We're looking for an applied AI specialist with strong hands-on experience working with Large Language Models (LLMs) This is a practical, implementation-focused role not a pure software engineering position.
What you'll do
- Design and run LLM evaluation pipelines to assess quality, accuracy, and performance
- Work with RAG systems, including chunking strategies, embeddings, and retrieval tuning
- Build and iterate on agent-based workflows for real-world use cases
- Experiment with prompting, fine-tuning, and model selection across LLM providers
- Analyze outputs, identify failure modes, and propose improvements
- Collaborate with product and engineering to translate use cases into AI solutions
What we're looking for
- Strong hands-on experience with LLMs (GPT, Gemini, Claude, etc.)

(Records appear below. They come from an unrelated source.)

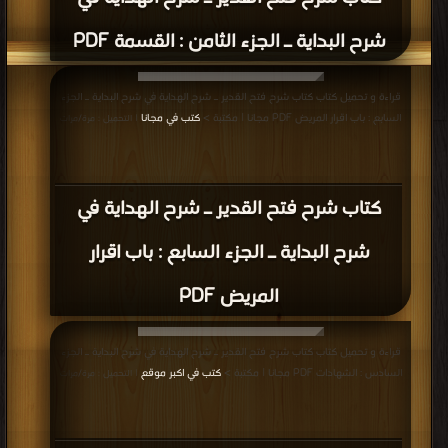
قراءة و تحميل كتاب كتاب تبيين الحقائق شرح كنز الدقائق وبهامشه حاشية الشلبي
PDF مجانا | مكتبة >
كتب في مجانا
| التحميل : مرة/مرات
كتاب تبيين الحقائق شرح كنز الدقائق
وبهامشه حاشية الشلبي PDF
قراءة و تحميل كتاب كتاب النكت وهو شرح لزيادات الزيادات وشرحها PDF مجانا |
مكتبة >
كتب في مجانا
| التحميل : مرة/مرات
كتاب النكت وهو شرح لزيادات الزيادات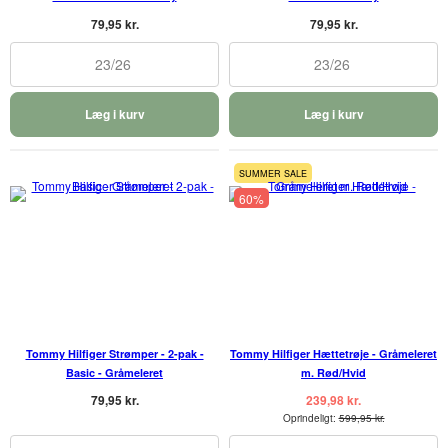
79,95 kr.
79,95 kr.
23/26
23/26
Læg i kurv
Læg i kurv
SUMMER SALE
60%
Tommy Hilfiger Strømper - 2-pak -
Tommy Hilfiger Hættetrøje - Gråmeleret
Basic - Gråmeleret
m. Rød/Hvid
79,95 kr.
239,98 kr.
Oprindeligt:
599,95 kr.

- Experience building and maintaining LLM evaluation frameworks
- Practical knowledge of RAG, vector databases, and retrieval strategies
- Experience with fine-tuning LLMs and training ML models
- Solid understanding of agents, tools, and multi-step reasoning workflows
- Comfortable working with experimentation, metrics, and qualitative analysis
Nice to have
- Experience with production AI systems
- Familiarity with AI observability and monitoring
- Background in applied ML or data science
This role is ideal for someone who enjoys applied AI problem-solving, experimentation, and improving real-world LLM performance rather than building large systems from scratch.